Omit every picture while you reproduce the entries that follow word for word.
--- START ---
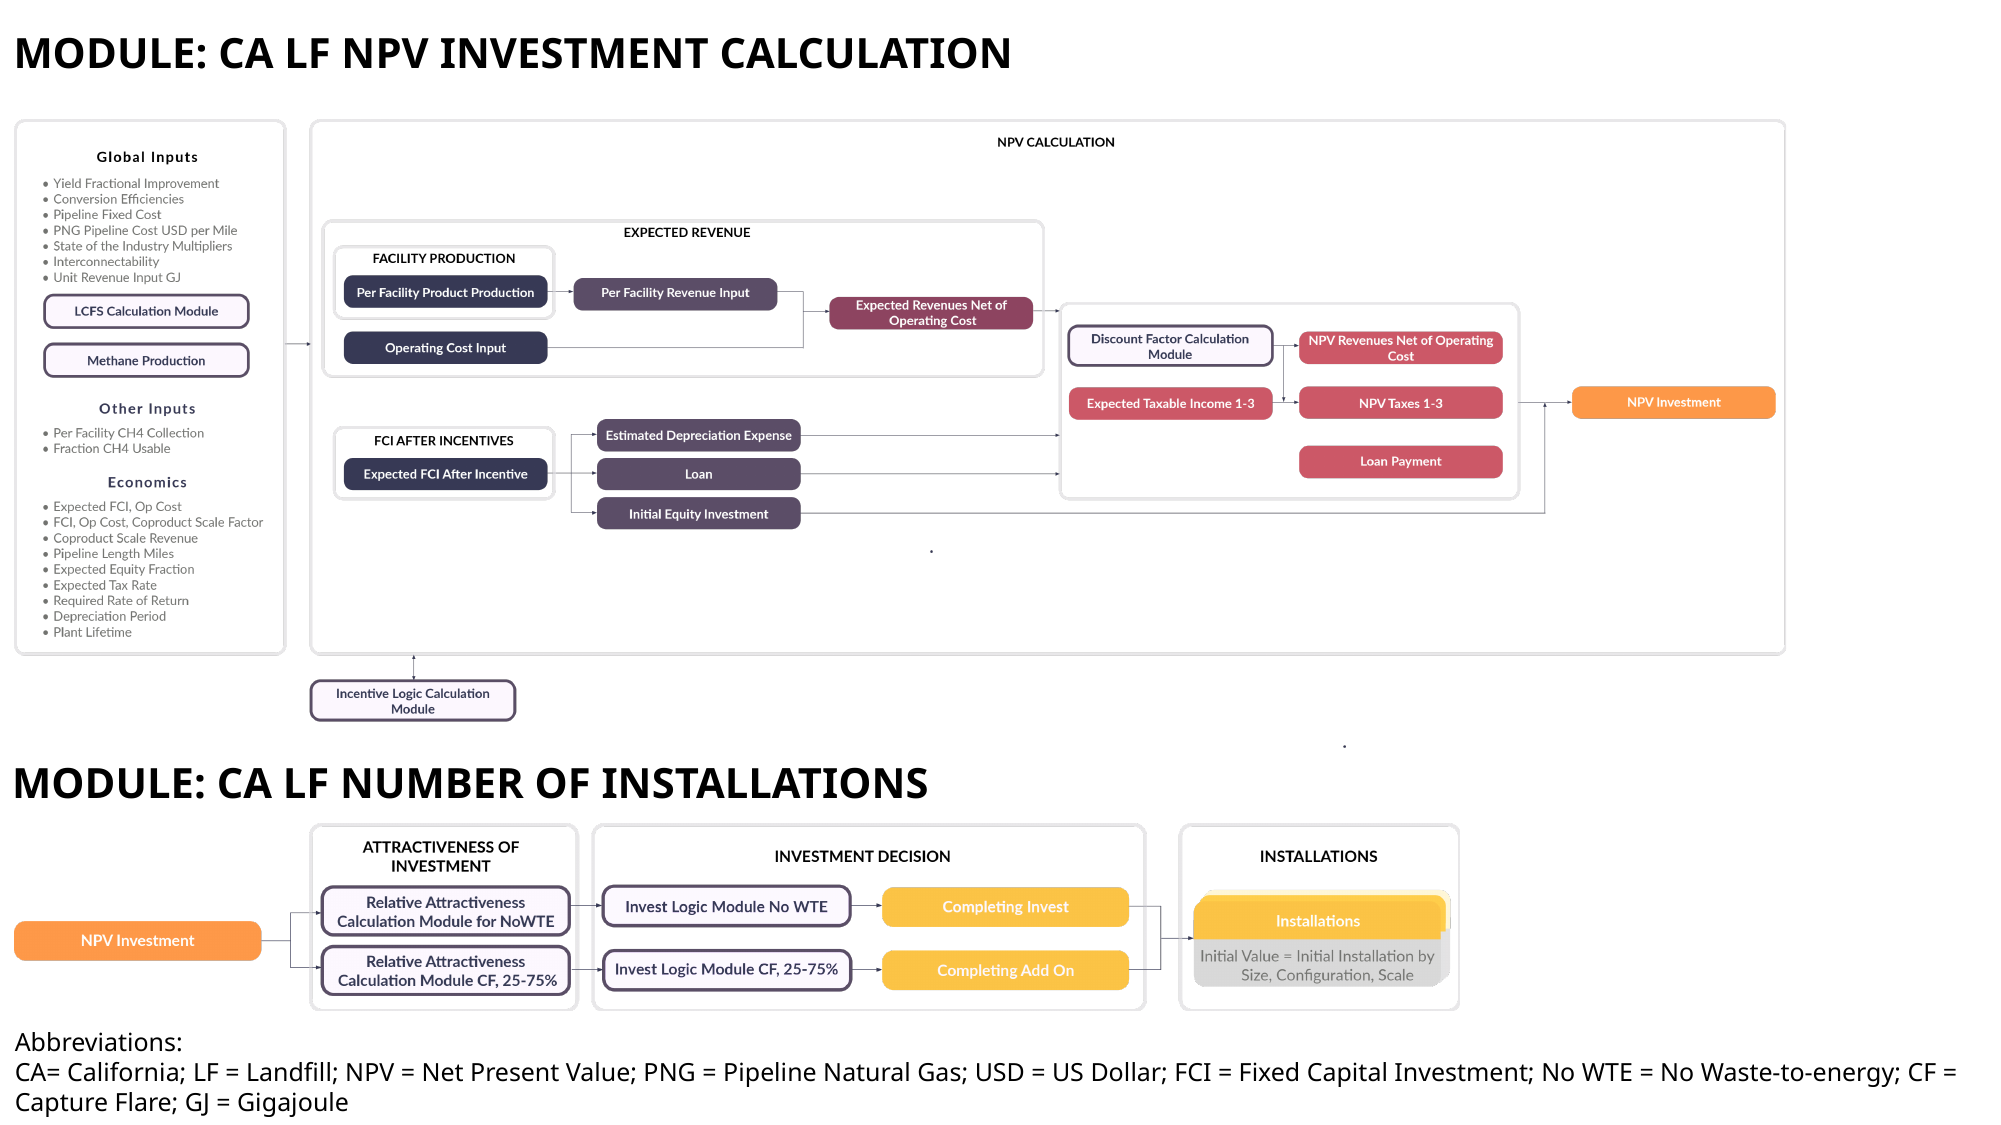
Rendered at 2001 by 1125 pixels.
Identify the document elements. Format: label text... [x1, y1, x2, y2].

picture [14, 119, 1787, 748]
text_box MODULE: CA LF NUMBER OF INSTALLATIONS [0, 749, 944, 815]
picture [14, 823, 1460, 1011]
text_box MODULE: CA LF NPV INVESTMENT CALCULATION [0, 19, 1028, 85]
text_box Abbreviations: CA= California; LF = Landfill; NPV = Net Present Value; PNG = Pipeline Natural Gas; USD = US Dollar; FCI = Fixed Capital Investment; No WTE = No Waste-to-energy; CF = Capture Flare; GJ = Gigajoule [0, 1018, 2000, 1124]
--- END ---
■ Solution below:
Rendered at 2001 by 1125 pixels.
Identify the document elements. Format: label text... [x1, y1, x2, y2].

picture [14, 119, 1787, 748]
text_box MODULE: CA LF NUMBER OF INSTALLATIONS [0, 749, 944, 815]
picture [14, 823, 1460, 1011]
text_box MODULE: CA LF NPV INVESTMENT CALCULATION [0, 19, 1028, 85]
text_box Abbreviations: CA= California; LF = Landfill; NPV = Net Present Value; PNG = Pipeline Natural Gas; USD = US Dollar; FCI = Fixed Capital Investment; No WTE = No Waste-to-energy; CF = Capture Flare; GJ = Gigajoule [0, 1018, 2000, 1124]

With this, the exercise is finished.